◆ **Problem statement**: Copy all of the records exactly.

◆ **Data shown**:

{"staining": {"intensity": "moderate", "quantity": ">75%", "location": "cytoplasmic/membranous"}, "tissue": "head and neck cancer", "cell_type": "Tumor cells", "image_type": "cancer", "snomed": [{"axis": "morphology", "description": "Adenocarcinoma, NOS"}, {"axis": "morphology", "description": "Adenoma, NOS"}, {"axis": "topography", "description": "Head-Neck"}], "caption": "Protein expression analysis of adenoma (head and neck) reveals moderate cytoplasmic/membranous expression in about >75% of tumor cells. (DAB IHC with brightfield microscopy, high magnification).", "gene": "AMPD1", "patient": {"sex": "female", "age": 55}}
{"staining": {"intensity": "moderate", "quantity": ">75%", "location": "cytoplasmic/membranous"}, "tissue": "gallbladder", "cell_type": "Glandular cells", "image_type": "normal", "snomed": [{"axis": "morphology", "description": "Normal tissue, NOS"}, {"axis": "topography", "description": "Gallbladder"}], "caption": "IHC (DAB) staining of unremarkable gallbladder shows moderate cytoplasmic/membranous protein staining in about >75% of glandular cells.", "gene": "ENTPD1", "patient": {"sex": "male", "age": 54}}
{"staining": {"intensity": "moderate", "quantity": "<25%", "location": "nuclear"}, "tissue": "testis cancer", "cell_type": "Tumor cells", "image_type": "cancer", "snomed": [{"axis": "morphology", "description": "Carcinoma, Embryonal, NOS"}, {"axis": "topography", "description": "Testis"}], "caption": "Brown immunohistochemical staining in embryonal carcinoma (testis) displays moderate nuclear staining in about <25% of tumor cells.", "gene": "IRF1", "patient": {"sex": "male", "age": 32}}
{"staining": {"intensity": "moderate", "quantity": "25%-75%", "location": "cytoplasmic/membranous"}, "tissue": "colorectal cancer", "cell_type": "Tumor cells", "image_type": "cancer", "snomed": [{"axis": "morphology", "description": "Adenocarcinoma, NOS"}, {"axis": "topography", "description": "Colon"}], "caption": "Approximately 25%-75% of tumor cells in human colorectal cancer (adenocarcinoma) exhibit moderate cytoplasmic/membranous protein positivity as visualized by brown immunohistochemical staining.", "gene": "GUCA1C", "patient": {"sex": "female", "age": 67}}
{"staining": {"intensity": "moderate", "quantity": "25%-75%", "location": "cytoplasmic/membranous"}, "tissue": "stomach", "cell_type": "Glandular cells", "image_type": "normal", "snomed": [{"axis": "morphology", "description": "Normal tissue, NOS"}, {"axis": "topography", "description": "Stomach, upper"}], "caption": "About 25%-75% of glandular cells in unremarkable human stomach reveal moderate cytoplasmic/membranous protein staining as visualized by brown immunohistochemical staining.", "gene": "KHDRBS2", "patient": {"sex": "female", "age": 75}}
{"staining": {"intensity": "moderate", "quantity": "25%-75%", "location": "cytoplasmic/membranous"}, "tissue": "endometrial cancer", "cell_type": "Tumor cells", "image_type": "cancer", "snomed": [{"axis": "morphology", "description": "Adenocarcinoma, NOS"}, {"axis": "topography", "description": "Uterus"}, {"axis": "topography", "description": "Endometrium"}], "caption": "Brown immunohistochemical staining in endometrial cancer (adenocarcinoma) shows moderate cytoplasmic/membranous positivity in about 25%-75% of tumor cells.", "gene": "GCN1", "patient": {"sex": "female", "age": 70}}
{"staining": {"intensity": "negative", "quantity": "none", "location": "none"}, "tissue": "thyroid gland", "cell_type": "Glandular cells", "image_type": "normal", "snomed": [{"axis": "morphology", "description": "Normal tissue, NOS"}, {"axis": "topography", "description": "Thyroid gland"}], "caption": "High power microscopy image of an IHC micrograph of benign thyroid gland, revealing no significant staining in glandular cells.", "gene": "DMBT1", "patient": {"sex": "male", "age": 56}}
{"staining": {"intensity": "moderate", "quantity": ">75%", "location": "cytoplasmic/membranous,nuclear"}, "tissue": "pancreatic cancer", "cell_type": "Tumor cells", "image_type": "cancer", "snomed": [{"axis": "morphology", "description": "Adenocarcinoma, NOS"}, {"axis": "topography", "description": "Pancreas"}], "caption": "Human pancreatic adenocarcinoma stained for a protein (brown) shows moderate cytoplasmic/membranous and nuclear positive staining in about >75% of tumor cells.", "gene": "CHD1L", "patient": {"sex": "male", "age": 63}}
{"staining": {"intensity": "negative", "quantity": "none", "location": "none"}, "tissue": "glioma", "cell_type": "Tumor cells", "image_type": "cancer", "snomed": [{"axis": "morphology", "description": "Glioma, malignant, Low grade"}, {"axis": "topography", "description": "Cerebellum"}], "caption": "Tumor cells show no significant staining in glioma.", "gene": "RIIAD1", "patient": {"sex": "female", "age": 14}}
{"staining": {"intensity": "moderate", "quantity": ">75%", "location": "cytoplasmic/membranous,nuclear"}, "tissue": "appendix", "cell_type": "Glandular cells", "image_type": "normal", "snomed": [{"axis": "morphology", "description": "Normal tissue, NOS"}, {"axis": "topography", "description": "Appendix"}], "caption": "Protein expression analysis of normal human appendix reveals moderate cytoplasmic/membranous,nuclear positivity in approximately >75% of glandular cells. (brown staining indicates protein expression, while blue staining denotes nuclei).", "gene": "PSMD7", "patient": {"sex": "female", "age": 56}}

◆ **Response**:
{"staining": {"intensity": "moderate", "quantity": ">75%", "location": "cytoplasmic/membranous"}, "tissue": "head and neck cancer", "cell_type": "Tumor cells", "image_type": "cancer", "snomed": [{"axis": "morphology", "description": "Adenocarcinoma, NOS"}, {"axis": "morphology", "description": "Adenoma, NOS"}, {"axis": "topography", "description": "Head-Neck"}], "caption": "Protein expression analysis of adenoma (head and neck) reveals moderate cytoplasmic/membranous expression in about >75% of tumor cells. (DAB IHC with brightfield microscopy, high magnification).", "gene": "AMPD1", "patient": {"sex": "female", "age": 55}}
{"staining": {"intensity": "moderate", "quantity": ">75%", "location": "cytoplasmic/membranous"}, "tissue": "gallbladder", "cell_type": "Glandular cells", "image_type": "normal", "snomed": [{"axis": "morphology", "description": "Normal tissue, NOS"}, {"axis": "topography", "description": "Gallbladder"}], "caption": "IHC (DAB) staining of unremarkable gallbladder shows moderate cytoplasmic/membranous protein staining in about >75% of glandular cells.", "gene": "ENTPD1", "patient": {"sex": "male", "age": 54}}
{"staining": {"intensity": "moderate", "quantity": "<25%", "location": "nuclear"}, "tissue": "testis cancer", "cell_type": "Tumor cells", "image_type": "cancer", "snomed": [{"axis": "morphology", "description": "Carcinoma, Embryonal, NOS"}, {"axis": "topography", "description": "Testis"}], "caption": "Brown immunohistochemical staining in embryonal carcinoma (testis) displays moderate nuclear staining in about <25% of tumor cells.", "gene": "IRF1", "patient": {"sex": "male", "age": 32}}
{"staining": {"intensity": "moderate", "quantity": "25%-75%", "location": "cytoplasmic/membranous"}, "tissue": "colorectal cancer", "cell_type": "Tumor cells", "image_type": "cancer", "snomed": [{"axis": "morphology", "description": "Adenocarcinoma, NOS"}, {"axis": "topography", "description": "Colon"}], "caption": "Approximately 25%-75% of tumor cells in human colorectal cancer (adenocarcinoma) exhibit moderate cytoplasmic/membranous protein positivity as visualized by brown immunohistochemical staining.", "gene": "GUCA1C", "patient": {"sex": "female", "age": 67}}
{"staining": {"intensity": "moderate", "quantity": "25%-75%", "location": "cytoplasmic/membranous"}, "tissue": "stomach", "cell_type": "Glandular cells", "image_type": "normal", "snomed": [{"axis": "morphology", "description": "Normal tissue, NOS"}, {"axis": "topography", "description": "Stomach, upper"}], "caption": "About 25%-75% of glandular cells in unremarkable human stomach reveal moderate cytoplasmic/membranous protein staining as visualized by brown immunohistochemical staining.", "gene": "KHDRBS2", "patient": {"sex": "female", "age": 75}}
{"staining": {"intensity": "moderate", "quantity": "25%-75%", "location": "cytoplasmic/membranous"}, "tissue": "endometrial cancer", "cell_type": "Tumor cells", "image_type": "cancer", "snomed": [{"axis": "morphology", "description": "Adenocarcinoma, NOS"}, {"axis": "topography", "description": "Uterus"}, {"axis": "topography", "description": "Endometrium"}], "caption": "Brown immunohistochemical staining in endometrial cancer (adenocarcinoma) shows moderate cytoplasmic/membranous positivity in about 25%-75% of tumor cells.", "gene": "GCN1", "patient": {"sex": "female", "age": 70}}
{"staining": {"intensity": "negative", "quantity": "none", "location": "none"}, "tissue": "thyroid gland", "cell_type": "Glandular cells", "image_type": "normal", "snomed": [{"axis": "morphology", "description": "Normal tissue, NOS"}, {"axis": "topography", "description": "Thyroid gland"}], "caption": "High power microscopy image of an IHC micrograph of benign thyroid gland, revealing no significant staining in glandular cells.", "gene": "DMBT1", "patient": {"sex": "male", "age": 56}}
{"staining": {"intensity": "moderate", "quantity": ">75%", "location": "cytoplasmic/membranous,nuclear"}, "tissue": "pancreatic cancer", "cell_type": "Tumor cells", "image_type": "cancer", "snomed": [{"axis": "morphology", "description": "Adenocarcinoma, NOS"}, {"axis": "topography", "description": "Pancreas"}], "caption": "Human pancreatic adenocarcinoma stained for a protein (brown) shows moderate cytoplasmic/membranous and nuclear positive staining in about >75% of tumor cells.", "gene": "CHD1L", "patient": {"sex": "male", "age": 63}}
{"staining": {"intensity": "negative", "quantity": "none", "location": "none"}, "tissue": "glioma", "cell_type": "Tumor cells", "image_type": "cancer", "snomed": [{"axis": "morphology", "description": "Glioma, malignant, Low grade"}, {"axis": "topography", "description": "Cerebellum"}], "caption": "Tumor cells show no significant staining in glioma.", "gene": "RIIAD1", "patient": {"sex": "female", "age": 14}}
{"staining": {"intensity": "moderate", "quantity": ">75%", "location": "cytoplasmic/membranous,nuclear"}, "tissue": "appendix", "cell_type": "Glandular cells", "image_type": "normal", "snomed": [{"axis": "morphology", "description": "Normal tissue, NOS"}, {"axis": "topography", "description": "Appendix"}], "caption": "Protein expression analysis of normal human appendix reveals moderate cytoplasmic/membranous,nuclear positivity in approximately >75% of glandular cells. (brown staining indicates protein expression, while blue staining denotes nuclei).", "gene": "PSMD7", "patient": {"sex": "female", "age": 56}}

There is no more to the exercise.